A decisão foi tomada após a realização de uma audiência judicial, no dia 2 de dezembro, que tratou sobre os impactos na água do rio Teles Pires causados por uma das hidrelétricas que operam na região, a usina de Teles Pires (UHE Teles Pires). Pela primeira vez os indígenas foram ouvidos por um juiz federal sobre como estão vivendo e as dificuldades que estão sofrendo desde quando os empreendimentos foram instalados na região.
“A partir dos depoimentos das testemunhas colhidos em audiência, a despeito da instalação de 9 (nove) Sistemas Simplificados de Abastecimento de água, é possível consignar que tais medidas não foram suficientes para assegurar, à população indígena local, a qualidade da água e seu abastecimento permanente, haja vista que se observa que tais métodos necessitam de rotineira manutenção, além da disponibilização de combustível para o seu funcionamento, razão pela qual, à luz dos subsídios encartados ao feito, denota-se que a União, por intermédio de seus DSEIs, não vem cumprindo com a sua missão de fazer funcionar adequadamente referidos sistemas de abastecimento de água potável.
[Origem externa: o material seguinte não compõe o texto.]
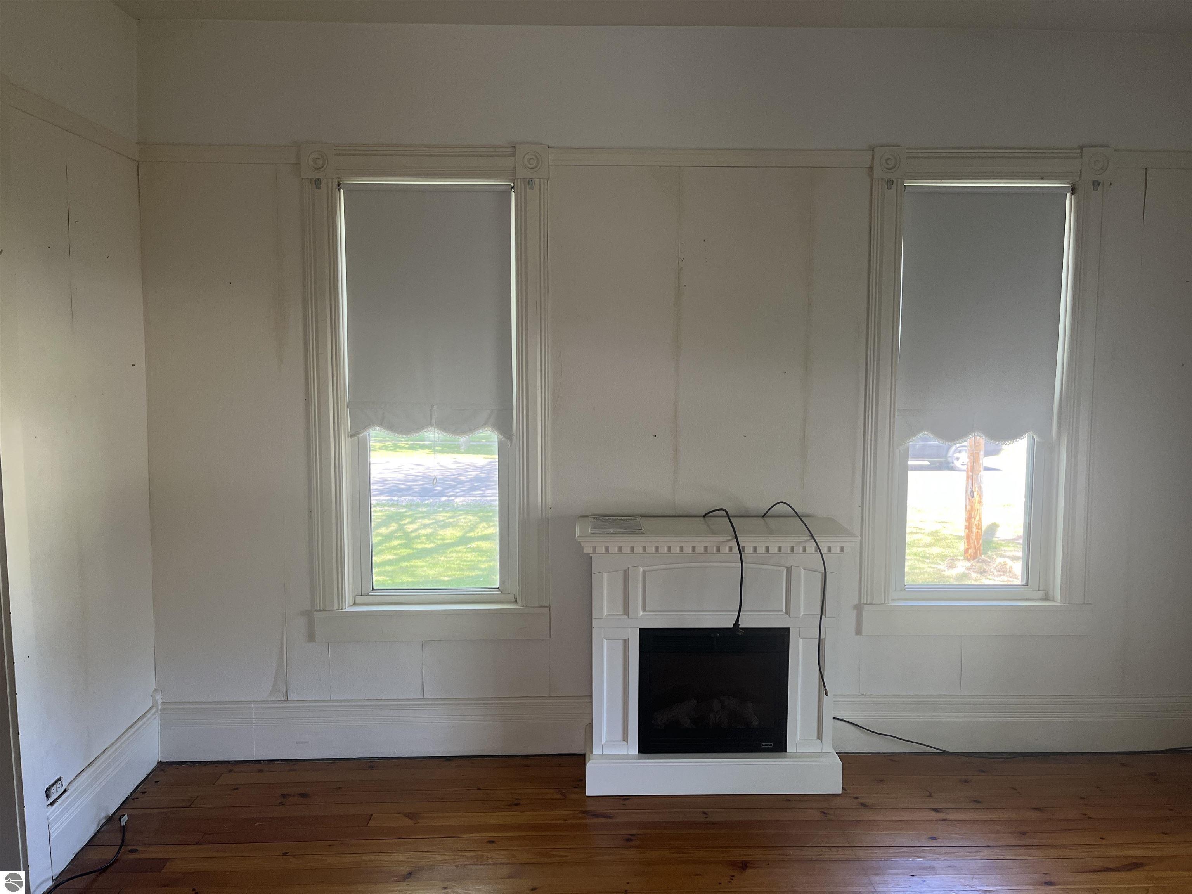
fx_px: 895
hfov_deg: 67.3
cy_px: 447
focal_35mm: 26
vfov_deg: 53.1
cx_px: 596
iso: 125
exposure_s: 1/89
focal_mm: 5.1
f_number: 1.6
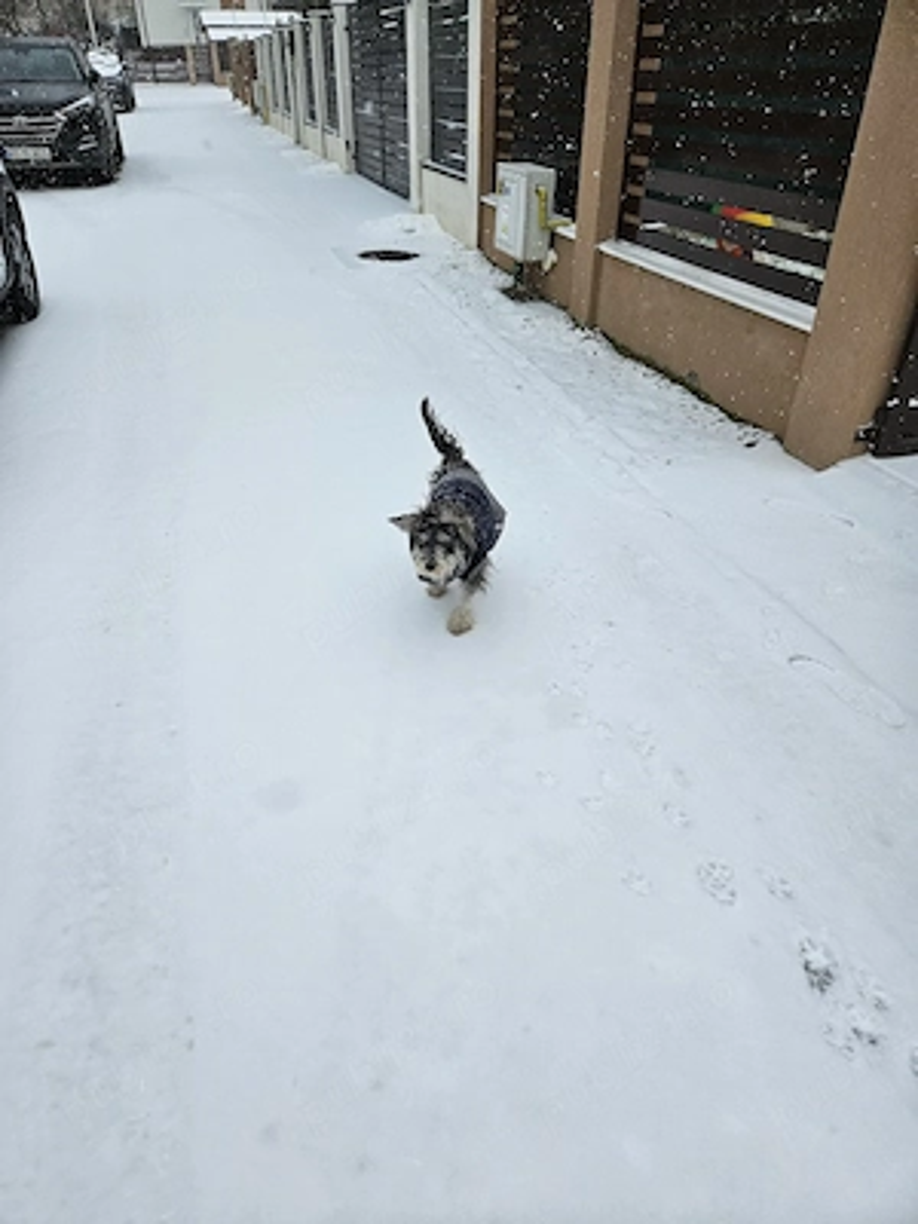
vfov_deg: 73.9
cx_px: 459
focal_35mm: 23
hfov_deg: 58.9
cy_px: 612
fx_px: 813
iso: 32
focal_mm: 5.4
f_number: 1.8
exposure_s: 1/1667
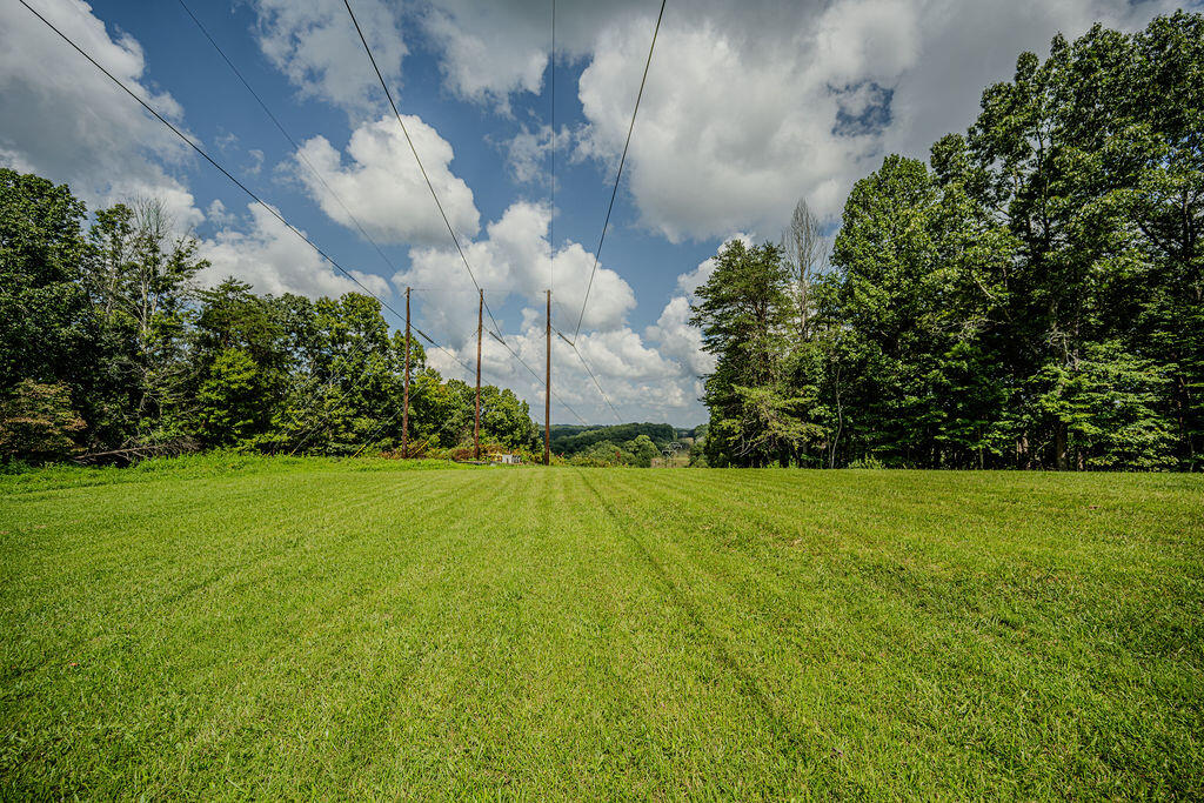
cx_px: 602
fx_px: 468
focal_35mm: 14
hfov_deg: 104.2
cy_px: 402
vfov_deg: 81.2
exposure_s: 1/3200
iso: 160
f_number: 4
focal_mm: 14
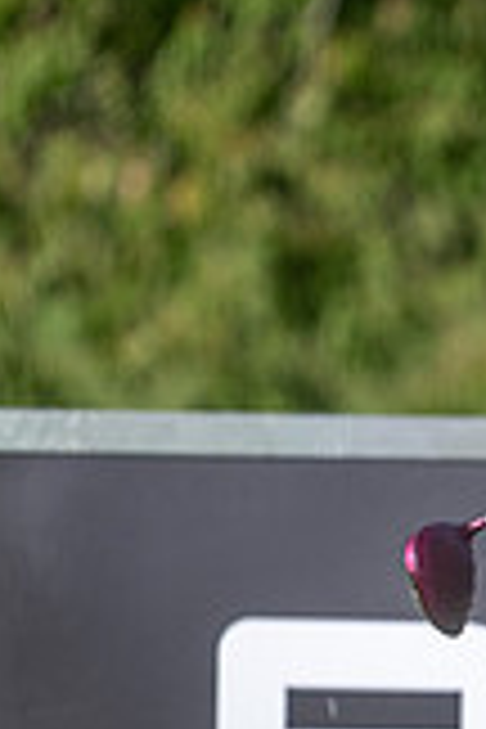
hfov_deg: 1.3
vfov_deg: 1.9
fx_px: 21787
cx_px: 1224
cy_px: 668
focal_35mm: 1076
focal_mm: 300
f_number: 5
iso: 500
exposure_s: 1/4000
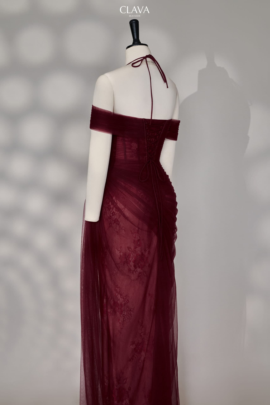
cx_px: 135
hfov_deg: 27.0
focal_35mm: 50
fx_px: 562
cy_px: 202
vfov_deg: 39.6
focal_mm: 50
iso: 1000
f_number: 5
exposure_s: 1/125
Prova disso são os relatos das testemunhas inquiridas em audiência”, destaca o juiz Ciro de Andrade em trecho de sua decisão.
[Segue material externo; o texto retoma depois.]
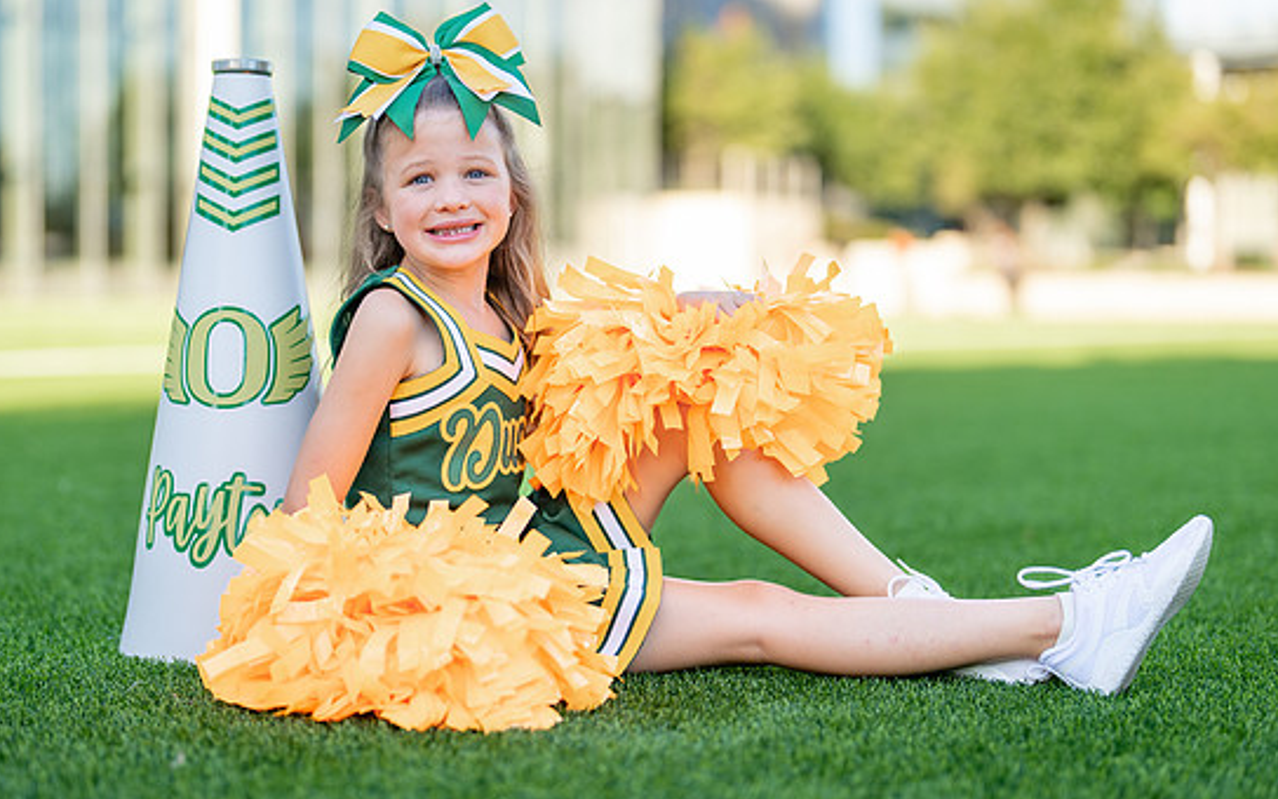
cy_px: 407
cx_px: 566
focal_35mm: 68
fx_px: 2368
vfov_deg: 19.1
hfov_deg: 30.2
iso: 100
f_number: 1.2
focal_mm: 50
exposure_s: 1/1250
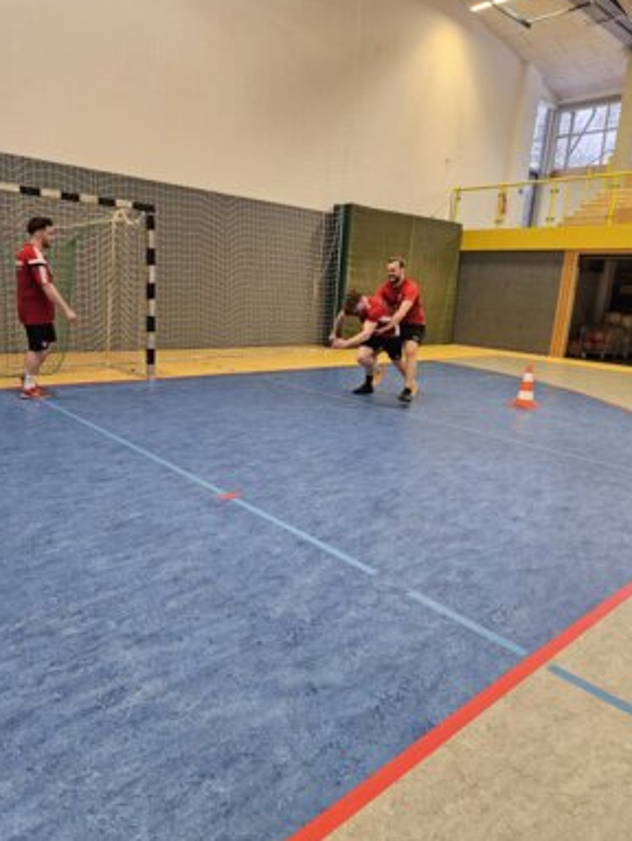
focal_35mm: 24
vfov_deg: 71.5
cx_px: 318
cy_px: 411
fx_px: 583
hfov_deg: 56.9
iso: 640
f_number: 1.8
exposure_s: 1/100
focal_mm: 5.4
Além do depoimento dos indígenas, o juiz levou em consideração o laudo da perícia judicial, que afirma que as águas do rio Teles Pires e seus afluentes “não se enquadram nos padrões mínimos estabelecidos para consumo humano sem prévio tratamento”.
O procurador da República, titular do Ofício de Populações Indígenas e Comunidades Tradicionais em Mato Grosso, Ricardo Pael Ardenghi, ressaltou que a decisão é algo a se comemorar, pois é uma liminar para que seja fornecida água potável aos indígenas que estão passando por dificuldades devido a construção das hidrelétricas no Rio Teles Pires. Destacou como os Juízes Federais estão cada vez mais sensíveis a essas questões e compreendendo a dimensão dos impactos caudados pelos empreendimentos.
Por outro lado, manifestou preocupação com o que chamou de “privatização dos lucros e socialização dos prejuízos” no enfrentamento desses impactos socioambientais causados pelos empreendimentos hidrelétricos.
Pael lembrou que o problema da falta de água potável é causado por empreendimentos hidrelétricos, que sequer fornecem energia para os próprios indígenas afetados, que dependem de geradores abastecidos por óleo diesel, que eles mesmos têm que comprar, para tirar a água do poço. “E agora, quem terá que abastecê-los de água potável é a União, por meio da Sesai. Então, a hidrelétrica vai lucrar com o empreendimento, vai causar dano aos indígenas, mas quem vai arcar com o prejuízo é a população de uma forma geral, por meio da União. A decisão vem em muito boa hora, mas não se pode isentar a empresa da responsabilidade pelos danos causados”, concluiu.
Impactos – Há mais de uma década as comunidades denunciam as mudanças negativas no rio, que afetam a segurança alimentar e a cultura dos povos indígenas. Além da hidrelétrica de Teles Pires, outras três grandes usinas operam ao longo do rio. A UHE Sinop, UHE São Manoel e UHE Colíder passaram a operar simultaneamente com a UHE Teles Pires, a partir de 2019, ampliando ainda mais os impactos na região.
O Teles Pires é o rio mais impactado por grandes hidrelétricas na Amazônia. O agravamento dos efeitos negativos causados pelas quatro usinas que operam simultaneamente no rio é sentido de forma mais intensa pelas comunidades indígenas que vivem às margens do Teles Pires, que é um dos formadores da Bacia do Tapajós.